The Washington Post reported that most incidents involved unauthorized surveillance of Americans or foreign intelligence targets in the country. In one case, the NSA decided it didn't need to report the unintended surveillance.

In 2008, a "large number" of calls placed from Washington were intercepted due to a programming error that confused the capitol's 202 area code for 20, the international dialing code for Egypt. The information came from a "quality assurance" review that wasn't distributed to the NSA overnight staff, according to the Post.

Separately, an NSA new collection method went undiscovered by the Foreign Intelligence Surveillance Court for months. The court, which has authority over some of the agency's operations, ruled it unconstitutional.

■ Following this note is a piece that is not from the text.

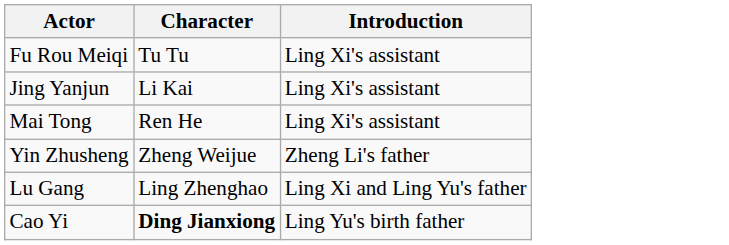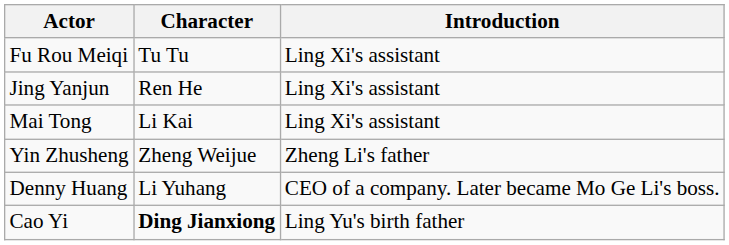Jing Yanjun | Character: Li Kai -> Ren He
Mai Tong | Character: Ren He -> Li Kai
+ row: Denny Huang | Li Yuhang | CEO of a company. Later became Mo Ge Li's boss.
- row: Lu Gang | Ling Zhenghao | Ling Xi and Ling Yu's father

Responding to the Post's story, the NSA said, "A variety of factors can cause the numbers of incidents to trend up or down from one quarter to the next."

Factors can include implementation of new procedures, technology or software changes and expanded access.

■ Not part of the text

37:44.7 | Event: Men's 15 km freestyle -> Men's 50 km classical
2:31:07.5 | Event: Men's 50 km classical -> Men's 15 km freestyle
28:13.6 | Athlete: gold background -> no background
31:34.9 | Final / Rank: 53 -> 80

"The one constant across all of the quarters is a persistent, dedicated effort to identify incidents or risks of incidents at the earliest possible moment, implement mitigation measures wherever possible, and drive the numbers down," the agency said.

The agency released another statement Thursday night defending its programs.

"NSA's foreign intelligence collection activities are continually audited and overseen internally and externally," it said. "When NSA makes a mistake in carrying out its foreign intelligence mission, the agency reports the issue internally and to federal overseers -- and aggressively gets to the bottom of it."

Snowden stepped forward publicly in June to claim responsibility for leaking to the media that the NSA had secretly collected and stored millions of phone records from accounts in the United States. The agency also collected information from U.S. companies on the Internet activity of overseas residents, he said.

Snowden fled first to Hong Kong and then to Russia before Moscow granted him temporary asylum despite pressure from the Obama administration to return him to the United States to face charges.

He has been charged with three felony counts, including violations of the U.S. Espionage Act, for the leaks.

Although polling shows Americans harbor skepticism of the domestic surveillance programs Snowden revealed, a majority of Americans don't approve of the actions he took and they think he, as an American citizen, should be brought to justice.

A CNN/ORC International survey released last month indicated that 52% of the public disapproved of Snowden's actions, while 44% said they approved of the leaks. Fifty-four percent of those questioned in the poll said the government should attempt to bring Snowden back to the United States and prosecute him for his leaks.

As for the program Snowden revealed, there is a noticeable generational divide on the surveillance tactics, with younger Americans more likely to support Snowden than older Americans.